Ekrem İmamoğlu’nun gözaltına alınması kimse için sürpriz olmadı. Kendisi bile biliyordu. Zaten “Bana operasyon hazırlıyorlar” dediğinde neyin geleceğini tahmin ediyordu. Mansur Yavaş, rakibinin erkenden Cumhurbaşkanı yolculuğuna başlamasını “Gün ola harman ola. O güne kadar kim kalacak” diye yorumlarken demek ki o da her şeyin farkındaydı.
Ekrem İmamoğlu’nun yolsuzluk ve rüşvet temelli ilişkilerini adalet mekanizmalarına ihbar edenler de CHP’liler oldu. Hem devlete dosya verdiler, hem de “Hep birlikte direnelim” pozları verdiler. Ne direnişi? Direniş dediğiniz şey, yolsuzluk kasalarının üzerine oturmuş bir belediye başkanını sokakta savunmak için yakıp yıkmak mı?
Adalet Bakanı Yılmaz Tunç’un “Şu anda adli soruşturma devam ediyor. Bu adli soruşturmanın içerisindeki iddialar nelerdir? Delil nelerdir? Savunmalar nelerdir? O gözaltındaki kişiler neler konuşuyor? Siz biliyor musunuz bunların neler konuştuğunu? İhbar edenlerin kimler olduğunu biliyor musunuz?” şeklindeki “tok” sözlerinden zaten meselenin özü anlaşılıyor.
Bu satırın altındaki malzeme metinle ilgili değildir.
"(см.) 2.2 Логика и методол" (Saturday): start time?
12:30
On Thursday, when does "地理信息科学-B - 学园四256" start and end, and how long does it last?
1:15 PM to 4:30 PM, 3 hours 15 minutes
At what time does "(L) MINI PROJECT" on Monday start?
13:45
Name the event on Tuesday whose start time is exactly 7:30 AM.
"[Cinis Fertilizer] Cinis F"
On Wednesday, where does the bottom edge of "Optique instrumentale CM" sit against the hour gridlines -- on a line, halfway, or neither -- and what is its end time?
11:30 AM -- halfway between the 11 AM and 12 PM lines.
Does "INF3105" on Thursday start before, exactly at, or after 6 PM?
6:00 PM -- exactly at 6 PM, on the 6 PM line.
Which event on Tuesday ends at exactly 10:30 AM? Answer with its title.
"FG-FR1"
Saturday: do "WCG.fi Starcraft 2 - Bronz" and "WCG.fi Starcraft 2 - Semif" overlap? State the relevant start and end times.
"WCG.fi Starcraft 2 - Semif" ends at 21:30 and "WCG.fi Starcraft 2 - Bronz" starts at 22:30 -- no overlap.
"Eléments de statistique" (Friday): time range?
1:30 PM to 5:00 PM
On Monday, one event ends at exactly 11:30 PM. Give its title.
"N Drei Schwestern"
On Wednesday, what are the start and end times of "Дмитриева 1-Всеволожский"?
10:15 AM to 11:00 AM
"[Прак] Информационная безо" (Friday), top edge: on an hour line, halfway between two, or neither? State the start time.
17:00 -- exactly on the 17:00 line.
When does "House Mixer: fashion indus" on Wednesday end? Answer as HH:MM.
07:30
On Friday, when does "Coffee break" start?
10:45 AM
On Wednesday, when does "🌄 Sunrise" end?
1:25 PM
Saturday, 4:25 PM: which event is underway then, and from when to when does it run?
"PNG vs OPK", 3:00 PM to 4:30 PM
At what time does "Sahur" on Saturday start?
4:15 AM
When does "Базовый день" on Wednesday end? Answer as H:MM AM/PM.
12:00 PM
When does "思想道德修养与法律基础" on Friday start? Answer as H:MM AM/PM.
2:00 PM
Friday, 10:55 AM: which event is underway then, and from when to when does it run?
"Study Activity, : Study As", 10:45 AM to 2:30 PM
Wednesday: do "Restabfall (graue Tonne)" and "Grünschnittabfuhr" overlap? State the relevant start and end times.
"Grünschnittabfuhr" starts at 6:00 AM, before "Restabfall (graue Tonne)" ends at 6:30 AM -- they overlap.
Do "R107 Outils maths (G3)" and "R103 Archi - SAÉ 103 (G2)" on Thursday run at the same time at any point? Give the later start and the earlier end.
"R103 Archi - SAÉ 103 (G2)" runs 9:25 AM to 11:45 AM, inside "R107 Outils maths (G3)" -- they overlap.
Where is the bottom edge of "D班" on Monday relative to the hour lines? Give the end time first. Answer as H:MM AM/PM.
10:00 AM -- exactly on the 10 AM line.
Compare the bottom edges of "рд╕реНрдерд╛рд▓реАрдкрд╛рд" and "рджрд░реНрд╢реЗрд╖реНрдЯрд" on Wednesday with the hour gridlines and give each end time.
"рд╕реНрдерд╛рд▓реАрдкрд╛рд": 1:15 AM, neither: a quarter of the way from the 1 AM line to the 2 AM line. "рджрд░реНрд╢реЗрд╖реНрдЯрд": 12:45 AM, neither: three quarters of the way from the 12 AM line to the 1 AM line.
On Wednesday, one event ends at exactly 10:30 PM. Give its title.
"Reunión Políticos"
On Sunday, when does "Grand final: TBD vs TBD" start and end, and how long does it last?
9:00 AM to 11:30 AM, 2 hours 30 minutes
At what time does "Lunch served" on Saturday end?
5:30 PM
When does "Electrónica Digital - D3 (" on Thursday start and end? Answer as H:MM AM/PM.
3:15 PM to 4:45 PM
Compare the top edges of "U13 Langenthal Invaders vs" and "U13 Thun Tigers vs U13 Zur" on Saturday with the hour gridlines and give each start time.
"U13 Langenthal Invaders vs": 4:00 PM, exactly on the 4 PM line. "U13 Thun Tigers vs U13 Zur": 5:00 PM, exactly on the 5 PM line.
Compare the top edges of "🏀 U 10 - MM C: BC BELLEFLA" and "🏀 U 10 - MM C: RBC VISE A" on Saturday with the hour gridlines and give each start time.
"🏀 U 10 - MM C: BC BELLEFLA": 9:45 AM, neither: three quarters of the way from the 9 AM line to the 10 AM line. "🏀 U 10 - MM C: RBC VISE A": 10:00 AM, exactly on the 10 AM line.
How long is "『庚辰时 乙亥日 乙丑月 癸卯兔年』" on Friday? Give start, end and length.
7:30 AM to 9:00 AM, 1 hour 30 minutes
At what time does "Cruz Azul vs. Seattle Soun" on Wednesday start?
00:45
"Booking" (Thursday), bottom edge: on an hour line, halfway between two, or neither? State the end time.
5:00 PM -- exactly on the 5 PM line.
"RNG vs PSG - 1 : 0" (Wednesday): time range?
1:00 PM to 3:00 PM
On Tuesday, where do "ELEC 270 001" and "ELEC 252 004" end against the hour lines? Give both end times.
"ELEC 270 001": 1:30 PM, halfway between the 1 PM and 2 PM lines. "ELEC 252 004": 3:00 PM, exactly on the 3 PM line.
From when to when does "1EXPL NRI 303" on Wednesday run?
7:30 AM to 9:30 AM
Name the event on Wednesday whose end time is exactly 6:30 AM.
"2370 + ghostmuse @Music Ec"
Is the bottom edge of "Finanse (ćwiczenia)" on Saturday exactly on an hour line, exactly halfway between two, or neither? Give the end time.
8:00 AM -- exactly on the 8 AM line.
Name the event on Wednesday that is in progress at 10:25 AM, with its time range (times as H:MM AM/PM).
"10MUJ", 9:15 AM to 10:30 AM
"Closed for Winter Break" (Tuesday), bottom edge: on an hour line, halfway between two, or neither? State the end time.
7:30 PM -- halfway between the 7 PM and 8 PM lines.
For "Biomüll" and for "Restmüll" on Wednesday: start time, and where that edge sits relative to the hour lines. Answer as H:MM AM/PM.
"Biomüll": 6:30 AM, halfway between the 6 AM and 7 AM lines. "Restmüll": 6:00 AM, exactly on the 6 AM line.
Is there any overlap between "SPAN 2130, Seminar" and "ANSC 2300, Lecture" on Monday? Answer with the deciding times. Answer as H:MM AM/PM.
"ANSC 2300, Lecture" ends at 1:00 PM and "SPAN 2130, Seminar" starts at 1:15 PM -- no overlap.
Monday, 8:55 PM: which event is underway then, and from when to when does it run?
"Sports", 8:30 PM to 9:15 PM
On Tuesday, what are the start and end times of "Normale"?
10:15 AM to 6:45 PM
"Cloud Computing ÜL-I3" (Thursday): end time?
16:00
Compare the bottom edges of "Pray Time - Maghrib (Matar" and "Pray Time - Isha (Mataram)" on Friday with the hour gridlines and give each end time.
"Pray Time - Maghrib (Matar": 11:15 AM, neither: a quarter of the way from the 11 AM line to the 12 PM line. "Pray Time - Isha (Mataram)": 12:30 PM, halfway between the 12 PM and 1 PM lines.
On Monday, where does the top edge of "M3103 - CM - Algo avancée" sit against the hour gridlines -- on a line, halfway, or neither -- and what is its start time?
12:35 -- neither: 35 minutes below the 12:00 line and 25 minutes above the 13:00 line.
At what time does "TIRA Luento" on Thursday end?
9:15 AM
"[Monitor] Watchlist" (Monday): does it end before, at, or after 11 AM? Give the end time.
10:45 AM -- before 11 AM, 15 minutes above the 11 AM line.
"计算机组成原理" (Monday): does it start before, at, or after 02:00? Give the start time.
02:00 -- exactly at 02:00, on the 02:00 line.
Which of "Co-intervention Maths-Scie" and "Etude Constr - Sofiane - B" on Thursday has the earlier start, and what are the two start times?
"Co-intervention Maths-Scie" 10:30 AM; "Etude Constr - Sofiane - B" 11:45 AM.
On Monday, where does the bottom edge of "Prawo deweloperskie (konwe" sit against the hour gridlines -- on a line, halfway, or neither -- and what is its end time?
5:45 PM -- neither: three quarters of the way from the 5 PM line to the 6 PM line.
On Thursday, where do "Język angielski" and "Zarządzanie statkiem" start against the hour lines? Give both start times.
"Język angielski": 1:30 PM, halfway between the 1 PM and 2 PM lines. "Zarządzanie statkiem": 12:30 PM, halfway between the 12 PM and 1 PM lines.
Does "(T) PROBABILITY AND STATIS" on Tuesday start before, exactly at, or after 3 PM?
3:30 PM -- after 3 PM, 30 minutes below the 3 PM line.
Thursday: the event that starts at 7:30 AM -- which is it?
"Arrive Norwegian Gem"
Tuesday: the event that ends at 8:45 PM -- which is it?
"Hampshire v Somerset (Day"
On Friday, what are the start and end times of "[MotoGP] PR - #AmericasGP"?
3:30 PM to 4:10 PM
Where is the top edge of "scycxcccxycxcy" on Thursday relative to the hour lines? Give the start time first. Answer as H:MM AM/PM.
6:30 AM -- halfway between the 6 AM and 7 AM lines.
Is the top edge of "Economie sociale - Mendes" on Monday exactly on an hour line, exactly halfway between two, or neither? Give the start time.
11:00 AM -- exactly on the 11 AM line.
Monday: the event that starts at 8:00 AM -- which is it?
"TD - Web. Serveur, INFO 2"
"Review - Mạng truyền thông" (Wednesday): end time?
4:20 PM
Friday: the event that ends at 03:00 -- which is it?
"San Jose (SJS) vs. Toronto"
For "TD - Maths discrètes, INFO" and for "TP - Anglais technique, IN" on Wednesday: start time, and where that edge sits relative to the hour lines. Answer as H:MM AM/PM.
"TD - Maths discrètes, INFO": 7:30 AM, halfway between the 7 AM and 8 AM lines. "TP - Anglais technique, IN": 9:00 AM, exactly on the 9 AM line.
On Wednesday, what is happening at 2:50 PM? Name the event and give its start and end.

Belgeler var, tanıklıklar var, itiraflar çığ gibi…
Peki, bugün neredeyiz?
Bence Özgür Özel günün sonunda, sırtına kene gibi yapışan bir gölgeden kurtulmak için eline geçen bu fırsatı kullanmaya başladı. Çünkü kalabalıkları sokağa çağırırken "Sen bizim seçtiğimizi nezarethanelerde tutarken biz evde oturmayacağız" diyen Özgür Özel’in şimdi milleti eve sokmanın derdine düşmesi, ancak yeni durumun verdiği mutlulukla açıklanabilir. Aslında, ortada herkesin içten içe mutlu olduğu bir tutuklamanın olduğu da söylenebilir. Özgür Özel mutlu, sırtından ağır bir yük indirdi. Mansur Yavaş mutlu, siyasi rakibinden kurtuldu. Ekrem İmamoğlu bile mutlu, çünkü yolsuzluklarının üzerini örtebileceği bir mağduriyet hikâyesi yaratıldığını düşünüyor.